• **Exercise objective**
The response should consist of the data below, copied exactly, with no pictures in it.

• **Dataset extract**

══════

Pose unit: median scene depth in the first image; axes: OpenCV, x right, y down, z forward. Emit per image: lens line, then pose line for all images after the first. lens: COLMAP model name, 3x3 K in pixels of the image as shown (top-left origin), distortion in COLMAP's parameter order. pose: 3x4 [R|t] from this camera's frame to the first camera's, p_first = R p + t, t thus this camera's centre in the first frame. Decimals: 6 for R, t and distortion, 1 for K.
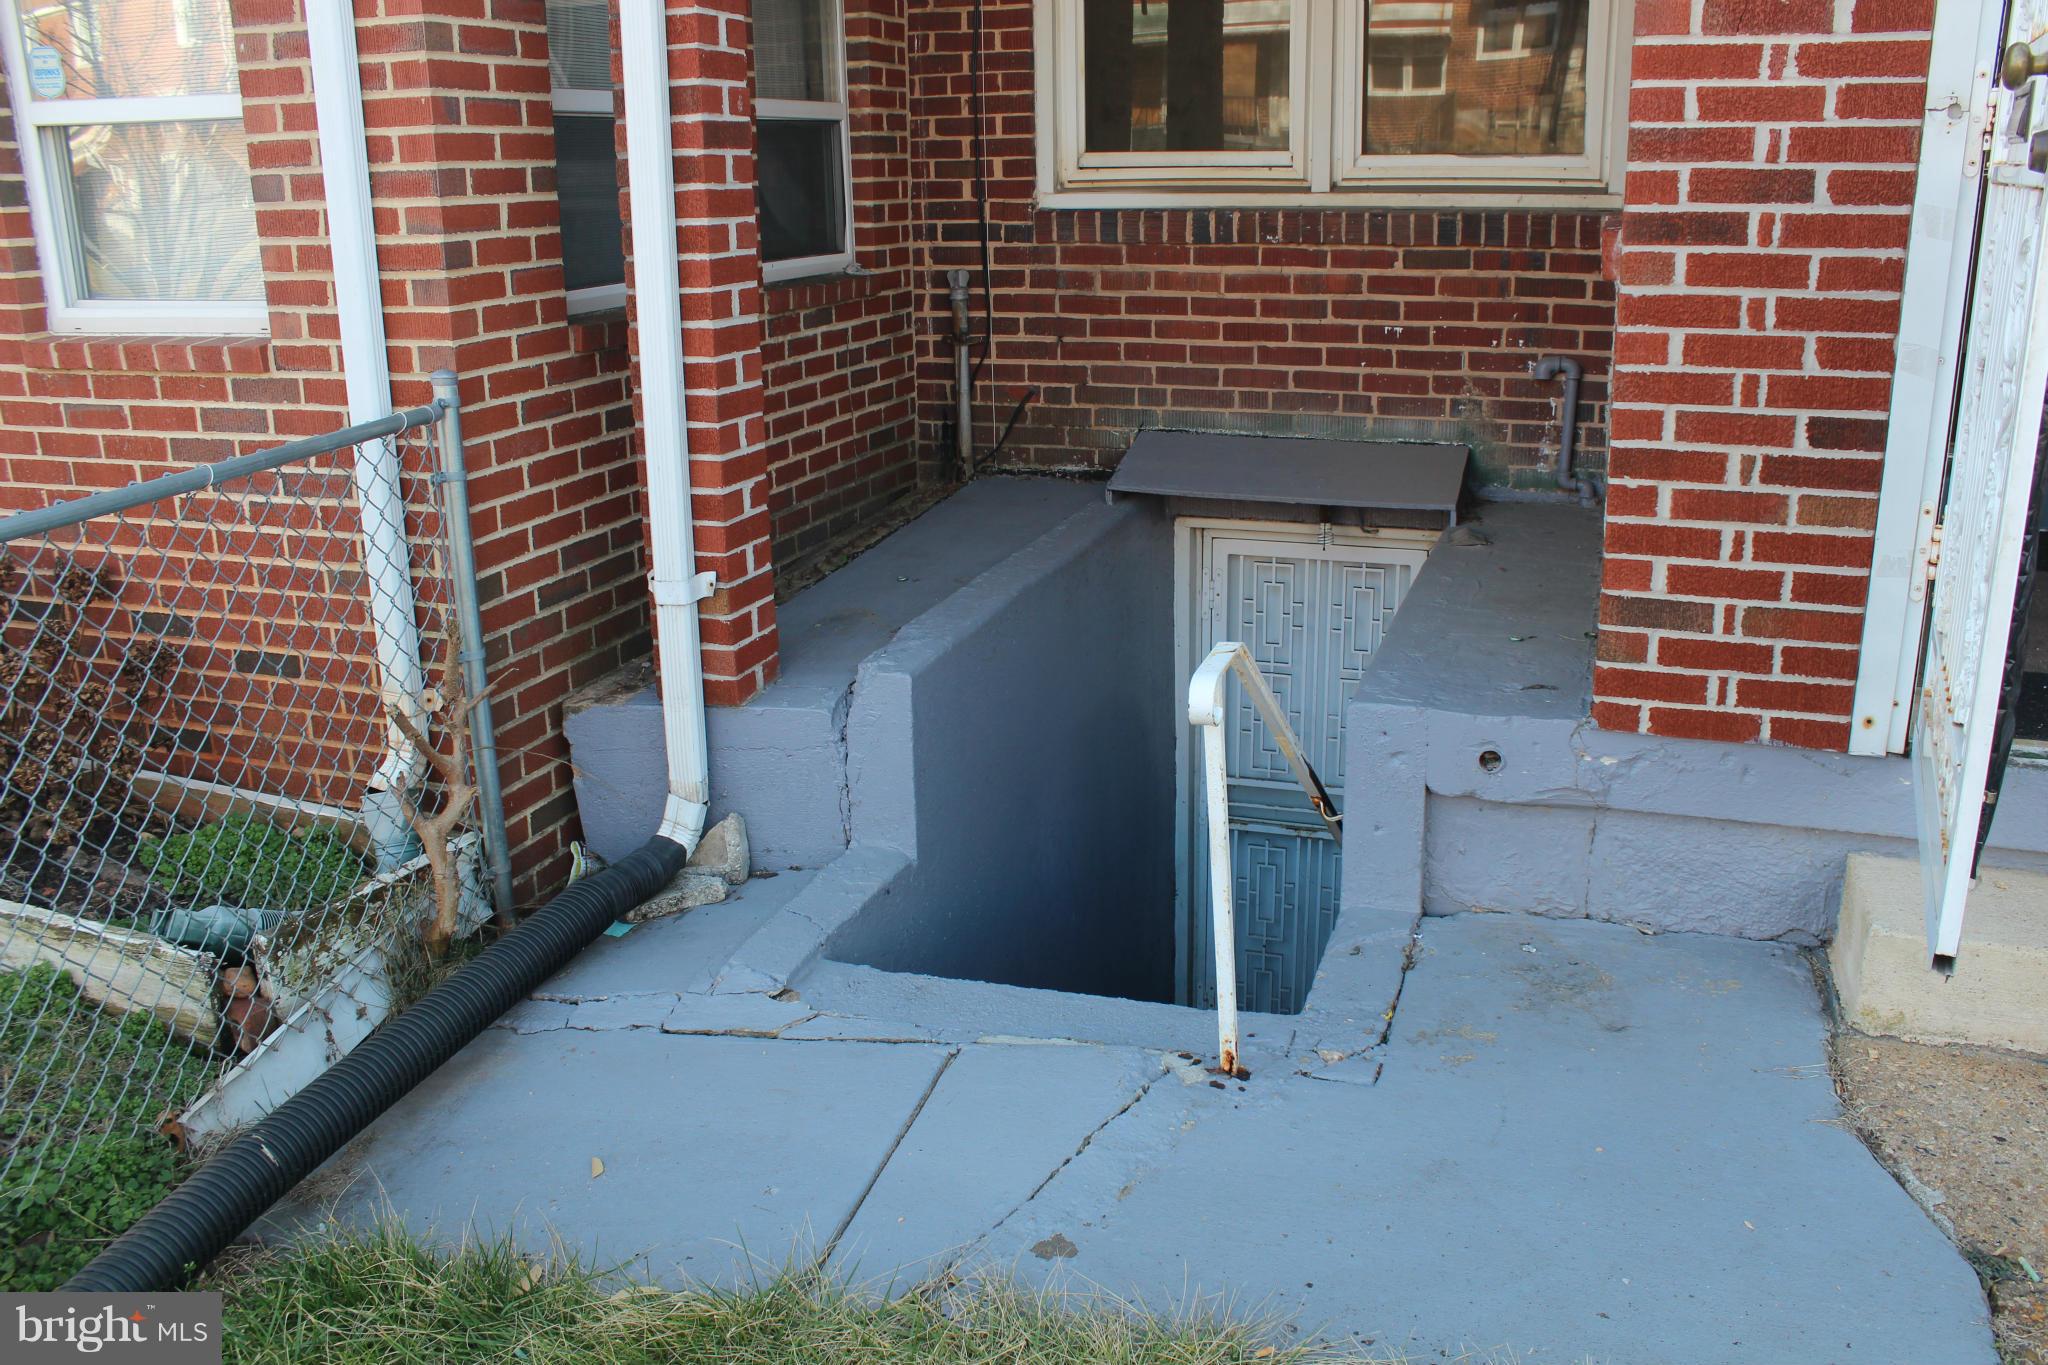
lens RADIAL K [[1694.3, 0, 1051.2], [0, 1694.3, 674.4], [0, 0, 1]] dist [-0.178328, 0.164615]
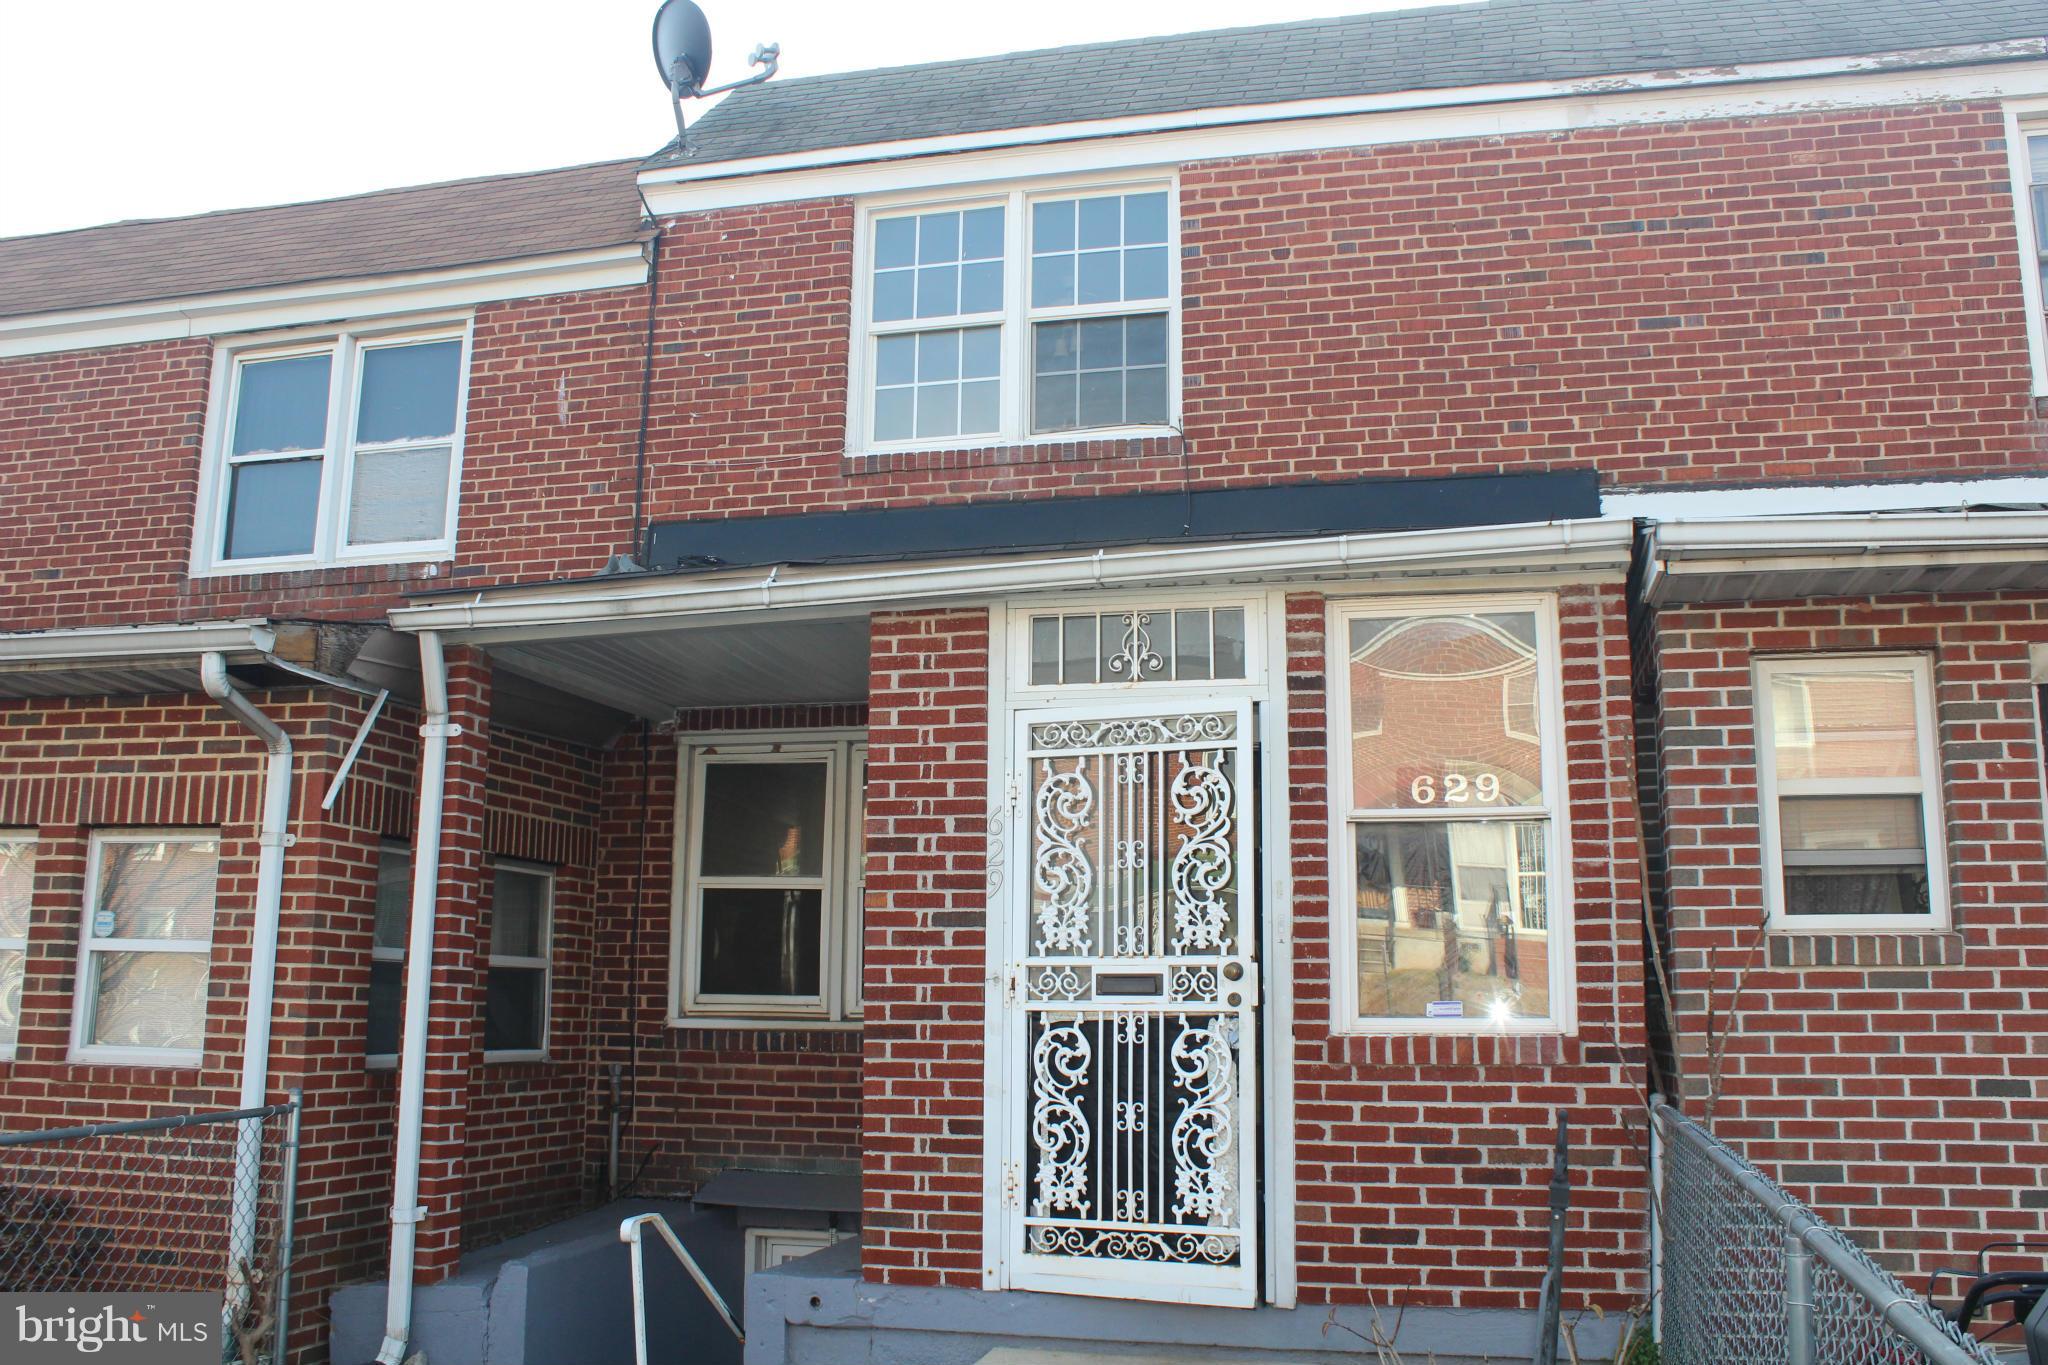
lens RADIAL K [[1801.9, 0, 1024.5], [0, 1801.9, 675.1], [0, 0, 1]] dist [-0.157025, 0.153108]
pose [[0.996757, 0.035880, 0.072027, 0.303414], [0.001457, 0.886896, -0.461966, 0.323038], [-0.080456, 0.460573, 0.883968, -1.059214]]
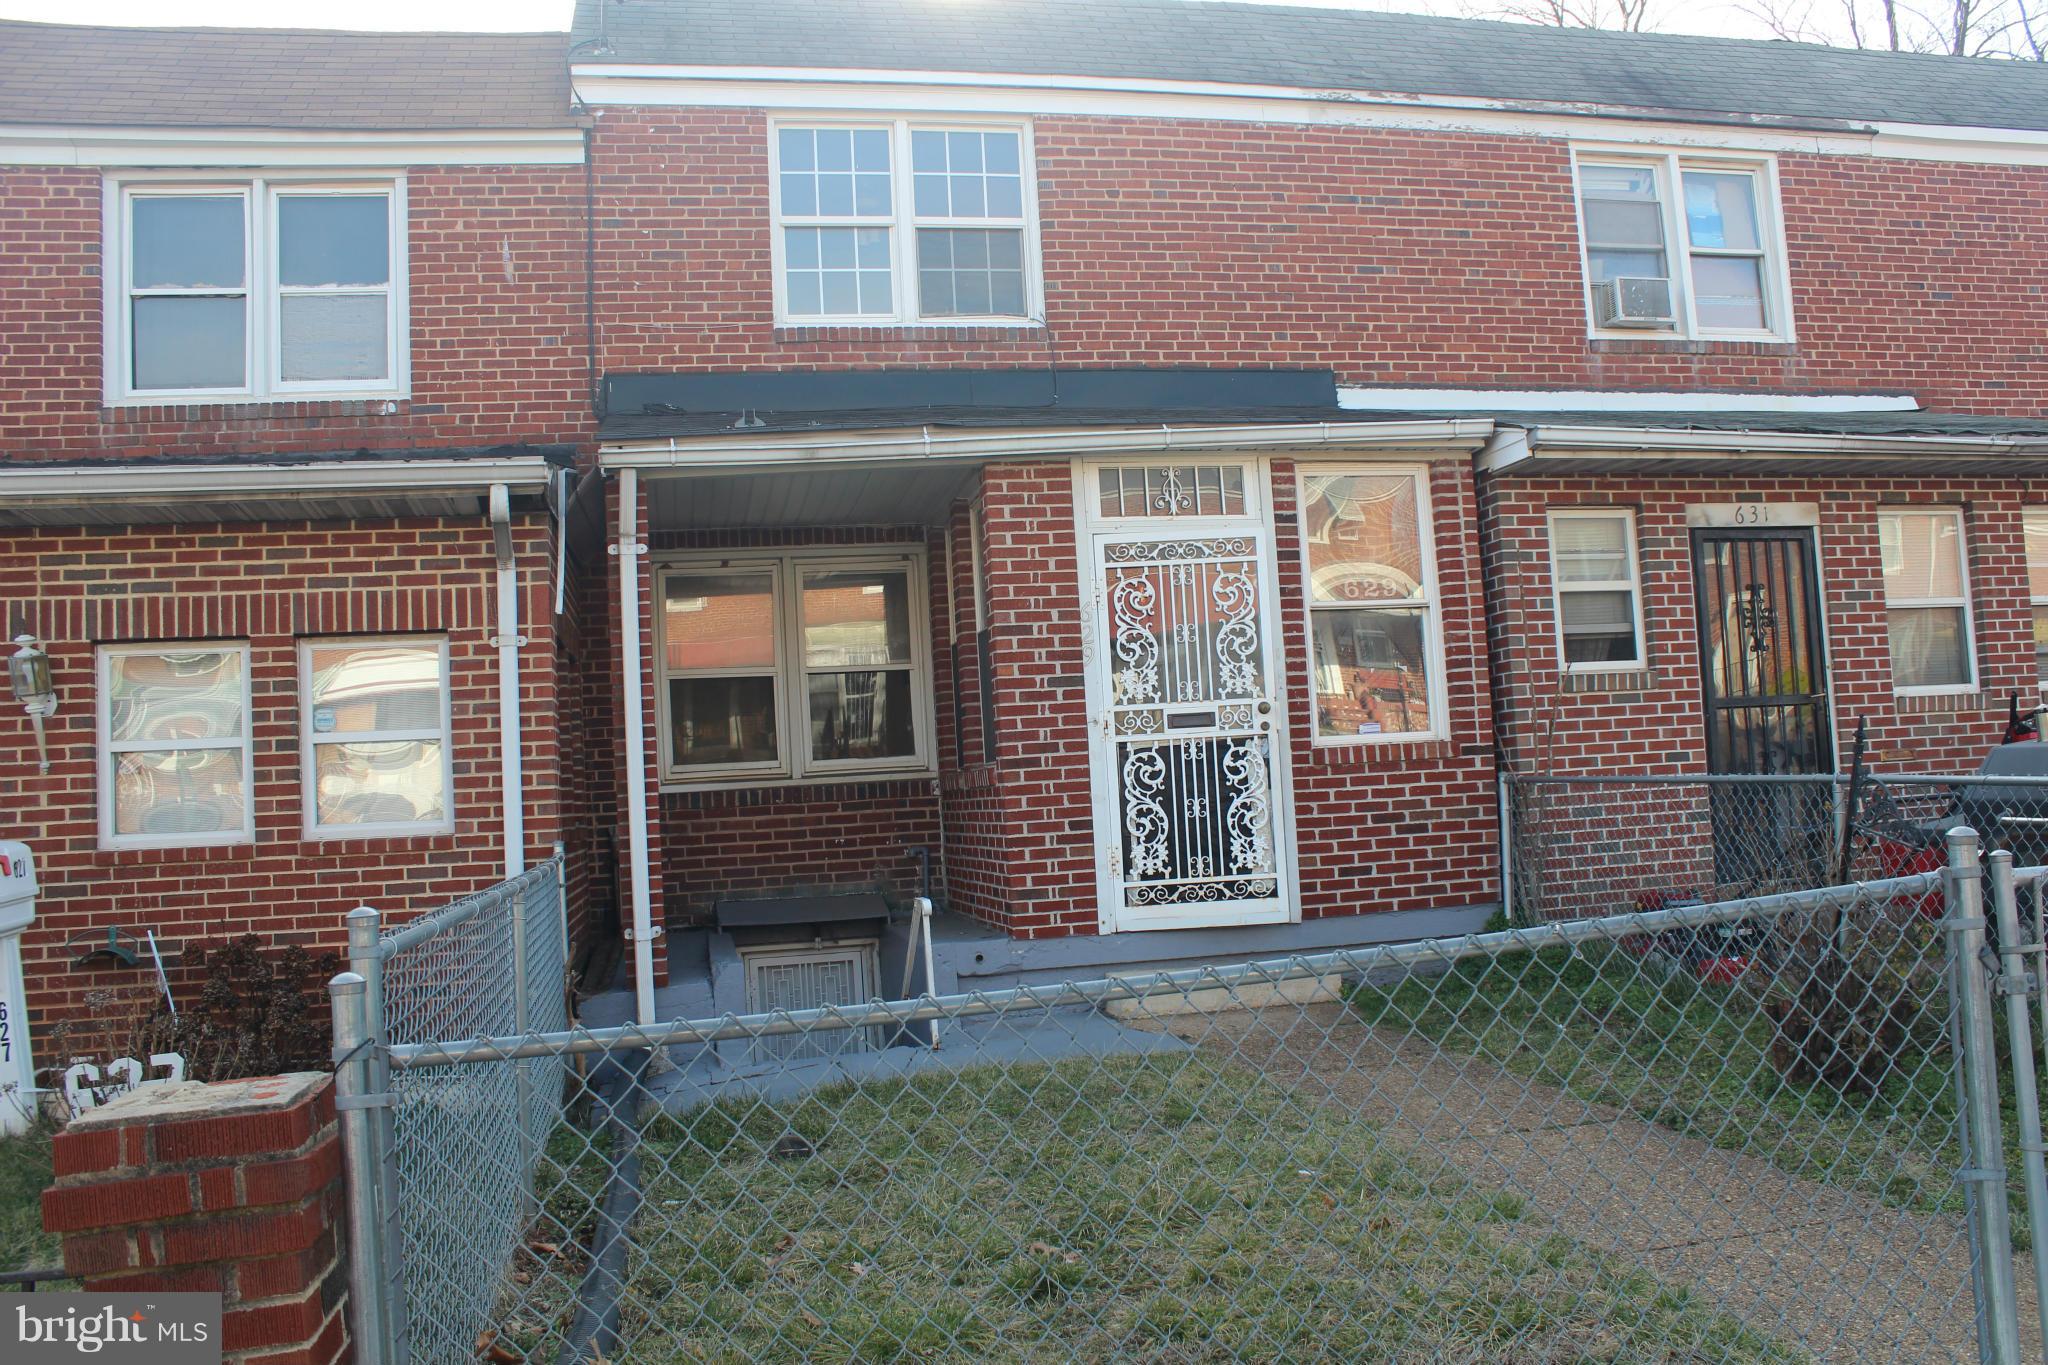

══════

• **Final answer**
Pose unit: median scene depth in the first image; axes: OpenCV, x right, y down, z forward. Emit per image: lens line, then pose line for all images after the first. lens: COLMAP model name, 3x3 K in pixels of the image as shown (top-left origin), distortion in COLMAP's parameter order. pose: 3x4 [R|t] from this camera's frame to the first camera's, p_first = R p + t, t thus this camera's centre in the first frame. Decimals: 6 for R, t and distortion, 1 for K.
lens RADIAL K [[1694.3, 0, 1051.2], [0, 1694.3, 674.4], [0, 0, 1]] dist [-0.178328, 0.164615]
lens RADIAL K [[1801.9, 0, 1024.5], [0, 1801.9, 675.1], [0, 0, 1]] dist [-0.157025, 0.153108]
pose [[0.996757, 0.035880, 0.072027, 0.303414], [0.001457, 0.886896, -0.461966, 0.323038], [-0.080456, 0.460573, 0.883968, -1.059214]]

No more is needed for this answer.